Extracted data entries:

'''

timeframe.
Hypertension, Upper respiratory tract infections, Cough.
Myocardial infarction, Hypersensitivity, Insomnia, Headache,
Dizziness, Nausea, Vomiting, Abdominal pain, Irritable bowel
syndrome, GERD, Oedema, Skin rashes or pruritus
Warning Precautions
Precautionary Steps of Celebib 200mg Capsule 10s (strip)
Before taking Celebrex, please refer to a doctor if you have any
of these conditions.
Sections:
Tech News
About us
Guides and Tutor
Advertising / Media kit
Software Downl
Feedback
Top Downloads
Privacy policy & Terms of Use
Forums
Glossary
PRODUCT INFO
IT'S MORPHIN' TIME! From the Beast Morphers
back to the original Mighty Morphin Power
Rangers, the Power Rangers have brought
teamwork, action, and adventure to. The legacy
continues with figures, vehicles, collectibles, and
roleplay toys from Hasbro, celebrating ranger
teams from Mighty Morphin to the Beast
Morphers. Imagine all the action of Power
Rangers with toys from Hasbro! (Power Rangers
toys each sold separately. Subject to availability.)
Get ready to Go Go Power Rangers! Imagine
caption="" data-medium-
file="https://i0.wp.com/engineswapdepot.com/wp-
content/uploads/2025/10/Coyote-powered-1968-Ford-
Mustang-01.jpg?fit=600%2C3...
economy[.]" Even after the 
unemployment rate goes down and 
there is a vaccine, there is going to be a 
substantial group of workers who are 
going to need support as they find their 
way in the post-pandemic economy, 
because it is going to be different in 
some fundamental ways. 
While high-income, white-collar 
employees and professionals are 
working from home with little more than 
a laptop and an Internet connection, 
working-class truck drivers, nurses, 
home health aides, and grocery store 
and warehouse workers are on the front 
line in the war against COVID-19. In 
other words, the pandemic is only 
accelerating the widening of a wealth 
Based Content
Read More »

'''

YOUR GOAL: Print every record above exactly as it was given.

FINAL ANSWER:
timeframe.
Hypertension, Upper respiratory tract infections, Cough.
Myocardial infarction, Hypersensitivity, Insomnia, Headache,
Dizziness, Nausea, Vomiting, Abdominal pain, Irritable bowel
syndrome, GERD, Oedema, Skin rashes or pruritus
Warning Precautions
Precautionary Steps of Celebib 200mg Capsule 10s (strip)
Before taking Celebrex, please refer to a doctor if you have any
of these conditions.
Sections:
Tech News
About us
Guides and Tutor
Advertising / Media kit
Software Downl
Feedback
Top Downloads
Privacy policy & Terms of Use
Forums
Glossary
PRODUCT INFO
IT'S MORPHIN' TIME! From the Beast Morphers
back to the original Mighty Morphin Power
Rangers, the Power Rangers have brought
teamwork, action, and adventure to. The legacy
continues with figures, vehicles, collectibles, and
roleplay toys from Hasbro, celebrating ranger
teams from Mighty Morphin to the Beast
Morphers. Imagine all the action of Power
Rangers with toys from Hasbro! (Power Rangers
toys each sold separately. Subject to availability.)
Get ready to Go Go Power Rangers! Imagine
caption="" data-medium-
file="https://i0.wp.com/engineswapdepot.com/wp-
content/uploads/2025/10/Coyote-powered-1968-Ford-
Mustang-01.jpg?fit=600%2C3...
economy[.]" Even after the 
unemployment rate goes down and 
there is a vaccine, there is going to be a 
substantial group of workers who are 
going to need support as they find their 
way in the post-pandemic economy, 
because it is going to be different in 
some fundamental ways. 
While high-income, white-collar 
employees and professionals are 
working from home with little more than 
a laptop and an Internet connection, 
working-class truck drivers, nurses, 
home health aides, and grocery store 
and warehouse workers are on the front 
line in the war against COVID-19. In 
other words, the pandemic is only 
accelerating the widening of a wealth 
Based Content
Read More »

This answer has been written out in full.